The film showcases a real emotional maturity throughout, with some truly dark moments coming through amidst all the ramshackle action and wacky humour. Jake Johnson‘s older, more cynical and jaded take on Spider-Man provides the film with plenty of wit, but from there the film goes much deeper into this character choice, resulting in a rounded and relatable figure that adults will easily identify with. The lead villain of the piece, Liev Schreiber‘s Kingpin, is given plenty of interesting depth as well, providing an emotional hook behind his nefarious actions, whilst characters like Aunt May (Lily Tomlin), Aaron Davis (Mahershala Ali), Jefferson Davis (Brian Tyree Henry) and Gwen Stacey (Hailee Steinfeld) are equally well-served. One key moment involving Miles and his dad, Jefferson, is particularly affecting, played with the right amount of pathos and understatement by the actors and animators involved. It’s not the only moment to elicit a genuine emotional reaction here, but it perfectly sums up how mature Spider-Verse can be, despite all the super-heroics and comedic spectacle.

Ultimately though, this is Mile’s story and it’s here that the movie truly becomes something special – like the best origin stories, the film presents us a character that is flawed but endearing, and charts his growth and development into a real hero in a way that is involving and emotionally accessible. The film makes the smart move to mainly focus on Miles – the supporting Spider-characters provide able back-up in terms of comedy, action and pathos, but ultimately make way when they need to for Miles’ arc. The final, electrifying fight sequence is a perfect example of this, which highlights real restraint from the directors and filmmakers that ultimately serves the finished product well.

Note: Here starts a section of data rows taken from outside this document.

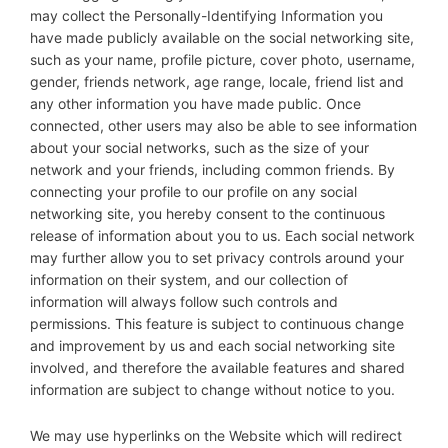
may collect the Personally-Identifying Information you
have made publicly available on the social networking site,
such as your name, profile picture, cover photo, username,
gender, friends network, age range, locale, friend list and
any other information you have made public. Once
connected, other users may also be able to see information
about your social networks, such as the size of your
network and your friends, including common friends. By
connecting your profile to our profile on any social
networking site, you hereby consent to the continuous
release of information about you to us. Each social network
may further allow you to set privacy controls around your
information on their system, and our collection of
information will always follow such controls and
permissions. This feature is subject to continuous change
and improvement by us and each social networking site
involved, and therefore the available features and shared
information are subject to change without notice to you.
We may use hyperlinks on the Website which will redirect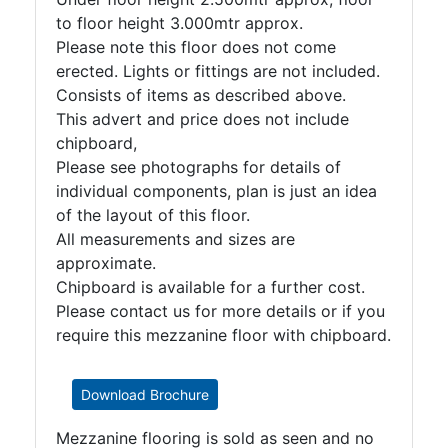
to floor height 3.000mtr approx.
Please note this floor does not come
erected. Lights or fittings are not included.
Consists of items as described above.
This advert and price does not include
chipboard,
Please see photographs for details of
individual components, plan is just an idea
of the layout of this floor.
All measurements and sizes are
approximate.
Chipboard is available for a further cost.
Please contact us for more details or if you
require this mezzanine floor with chipboard.
Download Brochure
Mezzanine flooring is sold as seen and no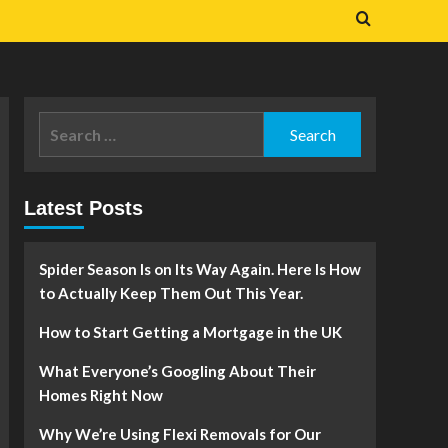
Search
for:
Latest Posts
Spider Season Is on Its Way Again. Here Is How
to Actually Keep Them Out This Year.
How to Start Getting a Mortgage in the UK
What Everyone’s Googling About Their
Homes Right Now
Why We’re Using Flexi Removals for Our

There’s a strong emphasis on fun throughout – fan-pleasing in-jokes, wacky and offbeat humour, hilarious wit and wild slapstick partnered with pulse-pounding action scenes combine to deliver a slick animated film that makes full use of its comedic potential. Long term Spidey fans are well-served here with lots of nods and references to everything from past movies and merchandise to classic comics and even memes, with the end credits sting a particular hilarious stand-out gag worth staying till the end for.

However, all of the excellent writing and dynamite performances are very nearly eclipsed by the beautiful, imaginative animation – if there is one true reason to see the film, Spidey fan or not, then the visuals are it by far. The jerky, comic-book aesthetic (complete with colours and line art ripped straight from the classic comics) lends a unique look and feel to the whole shebang. This comic art style drip feeds into the storytelling itself, resulting in unorthodox but interesting visual beats that advance the story in a way most films, animated or not, would struggle to flawlessly achieve. The action sequences are particularly fluid and fast – here we have 360 degree web-swinging and epic battles that no live action Spider-Man could ever hope to achieve convincingly, whilst the camera shots, blended styles, colour palette and character design are all purposed to make full use of the freedom the medium provides.

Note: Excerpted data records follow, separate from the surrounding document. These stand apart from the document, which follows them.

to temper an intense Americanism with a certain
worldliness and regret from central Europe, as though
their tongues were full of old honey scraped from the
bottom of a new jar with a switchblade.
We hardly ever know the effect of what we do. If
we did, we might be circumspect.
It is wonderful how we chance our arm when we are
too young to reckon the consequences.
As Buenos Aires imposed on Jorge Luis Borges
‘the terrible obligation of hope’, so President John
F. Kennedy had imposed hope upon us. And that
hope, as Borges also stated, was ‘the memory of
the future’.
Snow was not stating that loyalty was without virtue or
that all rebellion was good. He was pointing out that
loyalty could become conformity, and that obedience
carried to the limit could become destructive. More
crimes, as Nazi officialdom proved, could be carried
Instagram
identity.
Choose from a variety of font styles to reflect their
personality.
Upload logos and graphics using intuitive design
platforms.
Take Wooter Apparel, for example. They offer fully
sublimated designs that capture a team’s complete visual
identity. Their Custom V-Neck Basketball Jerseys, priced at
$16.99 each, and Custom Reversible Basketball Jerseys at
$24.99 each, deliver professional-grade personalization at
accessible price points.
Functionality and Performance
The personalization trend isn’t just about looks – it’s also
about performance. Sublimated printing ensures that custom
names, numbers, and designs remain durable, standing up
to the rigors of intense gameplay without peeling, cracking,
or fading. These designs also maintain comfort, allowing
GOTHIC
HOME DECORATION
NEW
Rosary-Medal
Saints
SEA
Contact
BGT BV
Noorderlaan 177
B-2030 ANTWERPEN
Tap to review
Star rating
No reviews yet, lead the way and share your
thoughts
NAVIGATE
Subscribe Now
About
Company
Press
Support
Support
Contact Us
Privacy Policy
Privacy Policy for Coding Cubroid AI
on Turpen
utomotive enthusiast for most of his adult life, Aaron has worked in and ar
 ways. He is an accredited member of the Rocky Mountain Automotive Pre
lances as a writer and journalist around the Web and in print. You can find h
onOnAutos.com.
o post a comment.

Spider-Man: Into the Spider-Verse represents a step in the right direction on Sony’s part – an imaginative, unique and thrilling experience for all ages, the film is bought to life by a team of creatives who clearly love and understand the Spider-Man universe. Bold, edgy and incredibly fun, the film plays with form and experiments with animation techniques to ensure an awe-inspiring movie that works on multiple levels. Every character is well served, every gag strikes the right tone, every emotional beat hits the mark. From its breathtaking sequences to its quirky, offbeat sense of fun, its powerful character drama and a very moving cameo from the late Stan Lee, Into the Spider-Verse surely ranks as one of the finest Spider-Man films to date, and without doubt, one of the best animated films we’ve seen in years.

Spider-Man: Into the Spider-Verse is released in cinemas nationwide from 12th December, with previews 8th & 9th. Audiences can see a special preview of the film on 6th December at special charity screenings across the UK, with all Box Office proceeds going to Medicinema.